A HUGE tourism business that currently generates over 3bn/-at Ikoma Wildlife Management Area (WMA) in Serengeti District may be at risk if electricity poles will be installed in the area.
That is the fear of the WMA management and other key conservation stakeholders in Western Serengeti at the moment. WMA borders the worldfamous Serengeti National Park (SENAPA) and Ikorongo-Grumeti game reserves.
The WMA is seen as an integral part of the great Serengeti ecosystem. A recent plan by the country’s power utility, Tanzania National Electric Company (Tanesco), to connect several tourism investors operating in the WMA with electricity using utility poles has also prompted bitter reactions from conservation lovers.
They fear that utility poles will plunge the WMA into a hopeless tourist destination as well as putting lives of wildlife in danger. The WMA has eight investors operating tourism business, according to its Secretary Y usufu Manyanda.
“Our WMA receives visitors from France, the US, The Netherlands, India and other parts of the world and presently we are earning more than 3bn/- every year,” Manyanda said last week.

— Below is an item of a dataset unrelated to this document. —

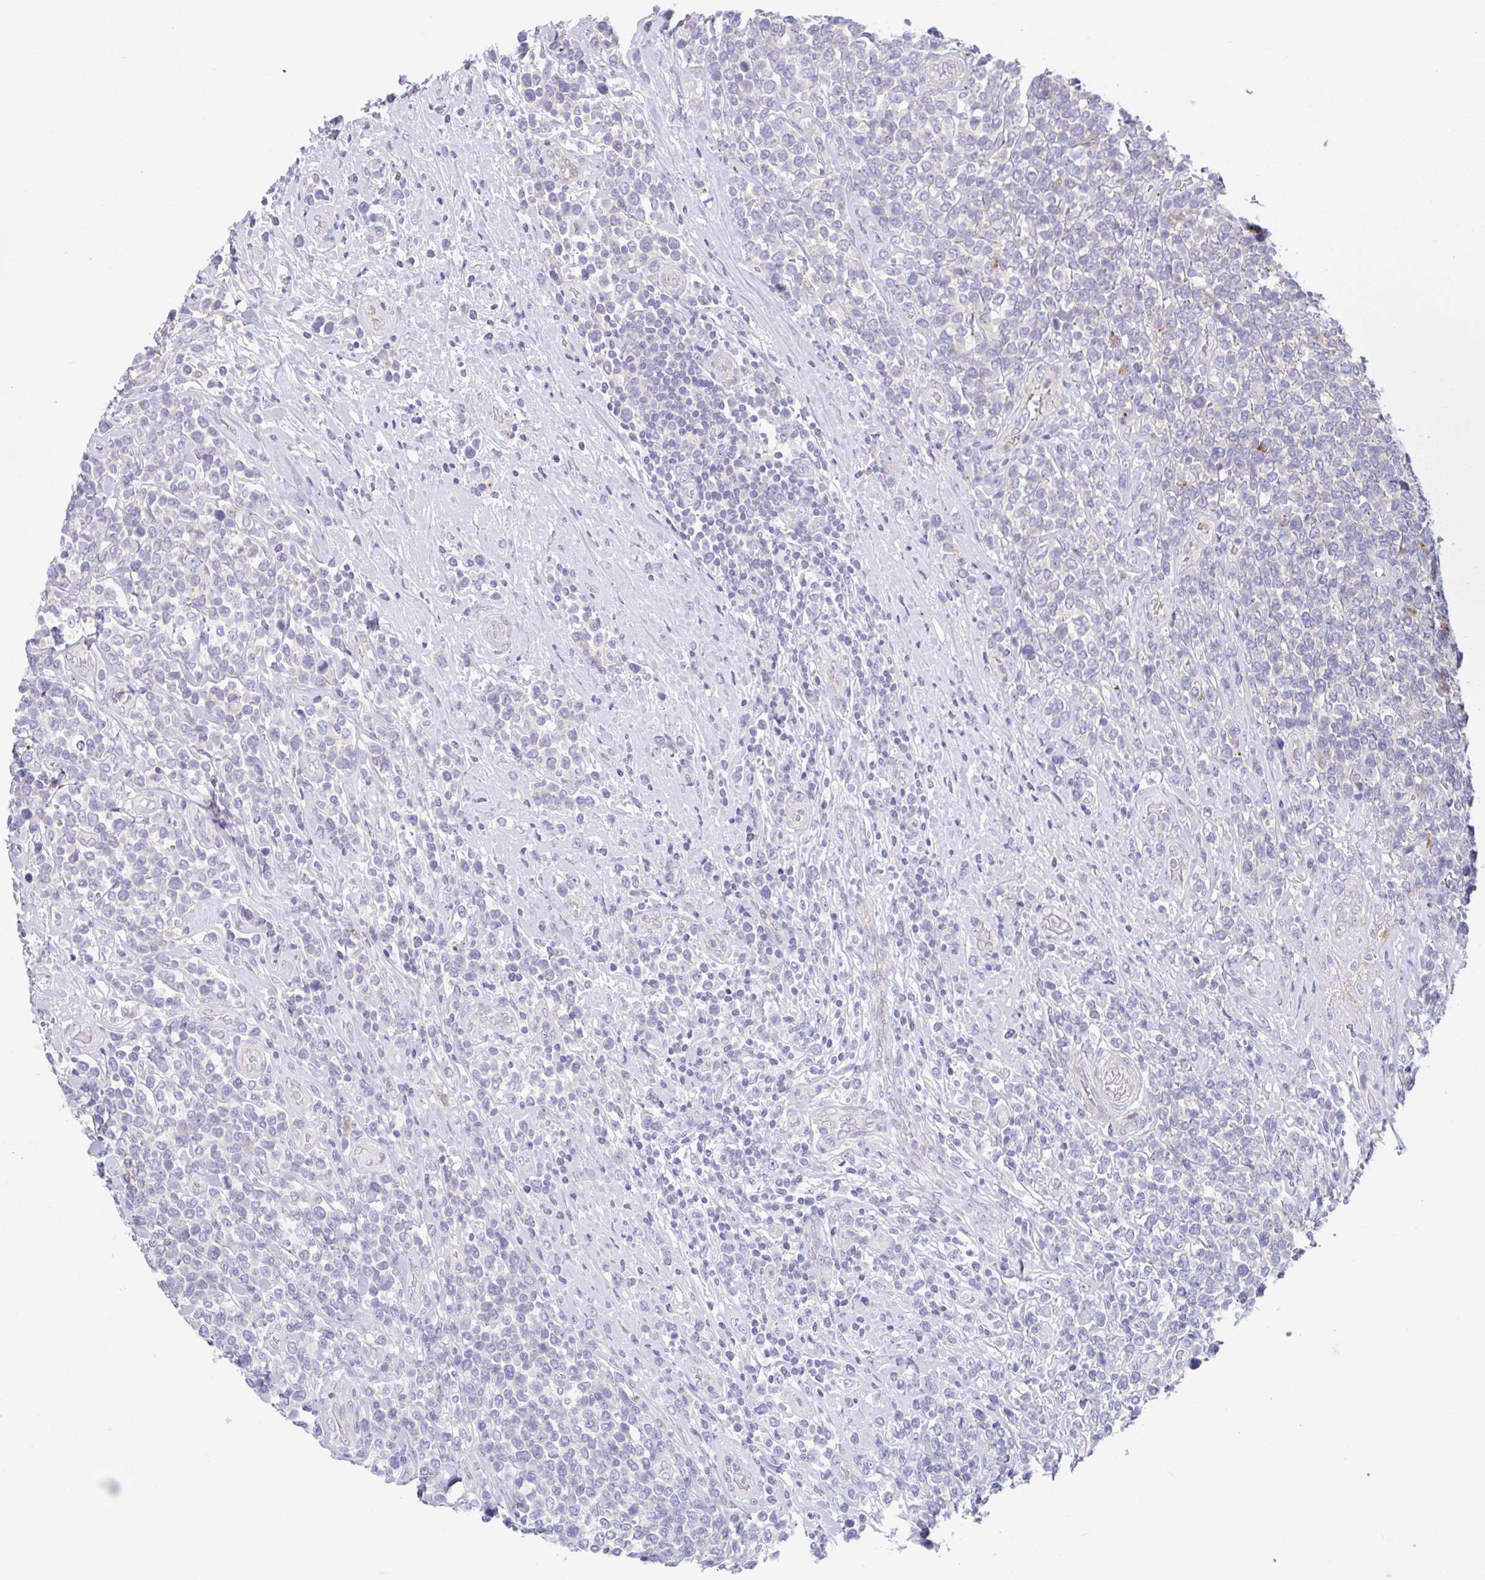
{"staining": {"intensity": "negative", "quantity": "none", "location": "none"}, "tissue": "lymphoma", "cell_type": "Tumor cells", "image_type": "cancer", "snomed": [{"axis": "morphology", "description": "Malignant lymphoma, non-Hodgkin's type, High grade"}, {"axis": "topography", "description": "Soft tissue"}], "caption": "IHC of malignant lymphoma, non-Hodgkin's type (high-grade) exhibits no staining in tumor cells.", "gene": "LENG9", "patient": {"sex": "female", "age": 56}}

He said any plan to connect the tourism companies operating in the area electricity using poles is not acceptable. “First we will not allow that and the wildlife law prohibits any person from entering into the conservation area without permission,” Manyanda said.
WMA Chairperson Elias Chama blamed the investors for sidelining the WMA when they requested for the power. “The investors have requested electricity without involving us.
We have rejected the use of electricity poles. The exercise should stop. The law does not allow and visitors do not come to see poles,” he said. Masegeri Tumbuya of Frankfurt Zoological Society (FZS) at Serengeti office is also worried that putting utility poles in the WMA will affect tourism and disturb movement of the wild animals.
“Visitors are coming to see wildlife, the nature of Serengeti and the visibility of electric poles will reduce the value of tourism in the area,” Tumbuya, who works as the FZS Project Leader at Serengeti Ecosystem Management Office said in a separate interview.
He said the idea to connect the tourism companies with electricity is a good thing but it should be done in a manner that do not affect tourism or wildlife.
“We are supporting development but Ikona WMA is one of the important corridors of the Serengeti ecosystem,” Tumbuya said. “Tourism is beneficial for sustainable conservation and development “, he added.
Tumbuya recommends the use of underground method that will not involve the use of any electricity poles. The underground method, he said, was applied many years to connect villages located between Fort Ikoma and Mugumu with electricity.
“We are grateful to the government of Tanzania that it noted the importance of using underground method 20 years ago. Underground cables are safe and protect the ecology, “ Tumbuya pointed out.
It is imperative for Environmental Impact Assessment (EIA) to be done to determine the effects of the presence of utility poles in the WMA before installation of the poles, he noted.
The concern by the WMA officials and other key conservation stakeholders prompted an emergency meeting held at the Serengeti District Commissioner’s office on Friday last week to discuss the matter.
The meeting was attended by officials from Tanzania National Park (TANAPA), Frankfurt Zoological Society (FZS) Singita Grumeti Fund (SGF), Ikona, WMA, Serengeti District Council and Tanesco.
After deliberations the meeting decided to shelve Tanesco’s plan to supply power to the tourist companies through the overhead method.
“We have agreed that the exercise of taking electricity to the tourism camps located in the WMA using poles should stop because it may affect wildlife and tourism,“ Serengeti District Administrative Secretary Cosmas Q amara said after chairing the meeting .
During deliberations it was also highlighted that environmental impact assessment to determine the effects of the electricity poles in game conservation has not been done.
“They have all agreed that the presence of electricity poles will have huge adverse impact on tourism and EIA is required to see how best this can be done,“ Q amara pointed out. Commenting on the matter, Serengeti District Commissioner Nurdin Babu said the district advisory board in-charge for natural resources would soon meet to make final decisions
“We will be having our next board session to discuss the matter with all the stakeholders involved,” he said. Tanesco Manager in Serengeti District Magoti Mtani said the exercise has stopped pending further decisions.